Figma's commitment to keeping Payload open-source shows they get it. They're not trying to lock developers into a proprietary ecosystem; they're enhancing the tools we already love.
Looking Forward
As someone who's been building with WordPress for years and recently exploring the Next.js + Payload combination, this acquisition feels like validation of the direction modern web development is heading. The future is collaborative, type-safe, and developer-friendly.
I'm particularly excited about the upcoming Figma CMS integration. The thought of designing in Figma, prototyping interactions, and then seamlessly moving to a Payload-powered backend is exactly the kind of workflow improvement that makes our jobs more enjoyable and our clients happier.

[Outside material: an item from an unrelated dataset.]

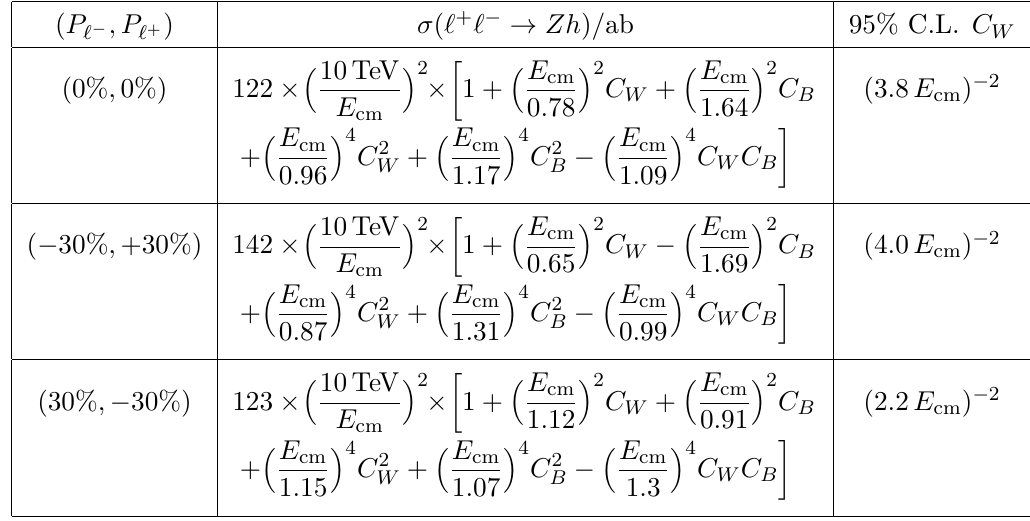
Table 2 . Total ‘ + ‘ − → Zh cross-section in ab, as a function of the collider energy E cm and the Wilson coefficients C W , C B , for different beam polarizations (polarization − 100% means fully left- handed (right-handed) particles (antiparticles)). The 95% C.L. symmetrized individual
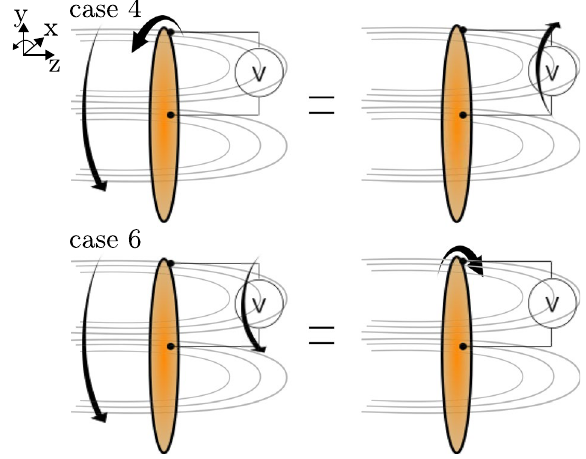
Figure 7. Relative motion of the magnetic field (which is assumed as co-rotating) compared to the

What This Means for WordPress Developers
If you're a WordPress developer like me, don't see this as a threat to your skills. See it as an evolution. The content management principles we've mastered with WordPress – flexible fields, custom post types, user experience design – all translate beautifully to Payload.
The difference is that we get to work with modern tooling, better type safety, and a more enjoyable developer experience while maintaining the flexibility and power we love about WordPress.
What are your thoughts on Figma acquiring Payload? Are you excited about the potential integration between design and content management? I'd love to hear from fellow developers who are navigating similar transitions.